- [PASSAGE FOR REVIEW]
Content starts

BCL in Java

Topics covered in this chapter:

New object-oriented solver API

In Xpress 9.4 the Java API to the Xpress Solver was extended to allow the creation of an optimization problem in a more object-oriented fashion. The new API is fully integrated with the low-level Xpress Solver API, including full support for nonlinear problems, and has been designed for high performance. The new API is a replacement for BCL, which will be deprecated in future Xpress releases.

For more information, see the Solver Java User Guide.

An overview of BCL in Java

Much as for the C++ interface, the Java interface of BCL provides the full functionality of the C version except for the data input, output and error handling for which the standard Java system functions can be used. The C modeling objects, such as variables, constraints and problems, are again converted into classes, and their associated functions into methods of the corresponding class in Java.

Whereas in C++ it is possible to use C functions, such as printf or XPRBprintf for printing output, all code in Java programs must be written in Java itself. In addition, in Java it is not possible to overload the algebraic operators as has been done for the definition of constraints in C++. Instead, the Java interface provides a set of simple methods like add or eql that have been overloaded to accept various types and numbers of parameters.

Content ends

- [GIVEN INFORMATION]
Content starts

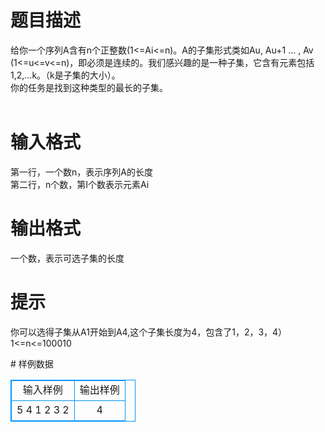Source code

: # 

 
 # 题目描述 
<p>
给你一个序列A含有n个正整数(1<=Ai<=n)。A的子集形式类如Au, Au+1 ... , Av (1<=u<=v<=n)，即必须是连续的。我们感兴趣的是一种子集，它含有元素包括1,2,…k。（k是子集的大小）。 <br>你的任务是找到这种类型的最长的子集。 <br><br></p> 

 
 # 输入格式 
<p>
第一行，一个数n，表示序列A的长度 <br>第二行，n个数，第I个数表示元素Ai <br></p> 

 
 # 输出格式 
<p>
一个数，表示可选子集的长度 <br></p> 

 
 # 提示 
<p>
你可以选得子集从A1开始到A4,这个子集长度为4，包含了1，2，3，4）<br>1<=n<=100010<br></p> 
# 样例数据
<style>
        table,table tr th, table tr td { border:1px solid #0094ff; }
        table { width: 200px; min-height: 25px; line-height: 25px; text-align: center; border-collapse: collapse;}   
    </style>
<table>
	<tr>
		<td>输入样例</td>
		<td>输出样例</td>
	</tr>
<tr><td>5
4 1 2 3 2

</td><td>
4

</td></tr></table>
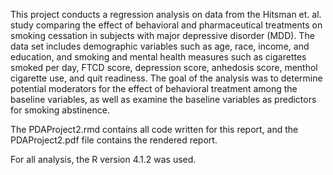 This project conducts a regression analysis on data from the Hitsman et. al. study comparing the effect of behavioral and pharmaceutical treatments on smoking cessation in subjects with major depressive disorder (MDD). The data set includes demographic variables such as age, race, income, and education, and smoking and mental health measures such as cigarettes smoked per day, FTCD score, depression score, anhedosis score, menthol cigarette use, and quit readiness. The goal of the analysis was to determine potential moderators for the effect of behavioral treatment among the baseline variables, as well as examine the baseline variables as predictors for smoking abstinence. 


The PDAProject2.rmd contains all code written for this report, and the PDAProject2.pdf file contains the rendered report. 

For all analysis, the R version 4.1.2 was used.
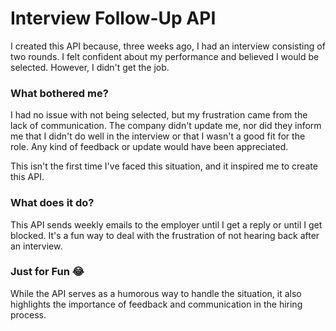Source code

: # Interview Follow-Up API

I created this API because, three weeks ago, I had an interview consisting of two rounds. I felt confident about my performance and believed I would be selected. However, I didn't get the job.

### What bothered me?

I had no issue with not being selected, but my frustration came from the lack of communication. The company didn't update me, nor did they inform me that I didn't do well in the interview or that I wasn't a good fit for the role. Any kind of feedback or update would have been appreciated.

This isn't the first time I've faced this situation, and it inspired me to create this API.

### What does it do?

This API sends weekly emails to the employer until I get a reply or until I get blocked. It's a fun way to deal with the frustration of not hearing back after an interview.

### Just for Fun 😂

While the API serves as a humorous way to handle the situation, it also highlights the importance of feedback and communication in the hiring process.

Content ends

- [TASKS TO PERFORM]
- 1) In the BCL in Java page, why does the Java interface offer methods such as add or eql for defining constraints? Answer in one to three sentences.
- 2) Echo part of the BCL in Java page word for word, beginning at the words "In Xpress 9.4" and stopping after "class in Java.".
- 3) According to the BCL in Java page, in which Xpress release was the Java API to the Xpress Solver extended to support building optimization problems in a more object-oriented way?

- [ANSWERS FOR EACH ITEM]
- 1) Java does not allow overloading of the algebraic operators, which is how constraints are defined in the C++ interface. To make up for this, the Java interface provides simple methods like add and eql. These methods are overloaded to accept various types and numbers of parameters.

- 2)
In Xpress 9.4 the Java API to the Xpress Solver was extended to allow the creation of an optimization problem in a more object-oriented fashion. The new API is fully integrated with the low-level Xpress Solver API, including full support for nonlinear problems, and has been designed for high performance. The new API is a replacement for BCL, which will be deprecated in future Xpress releases.

For more information, see the Solver Java User Guide.

An overview of BCL in Java

Much as for the C++ interface, the Java interface of BCL provides the full functionality of the C version except for the data input, output and error handling for which the standard Java system functions can be used. The C modeling objects, such as variables, constraints and problems, are again converted into classes, and their associated functions into methods of the corresponding class in Java.

- 3) Xpress 9.4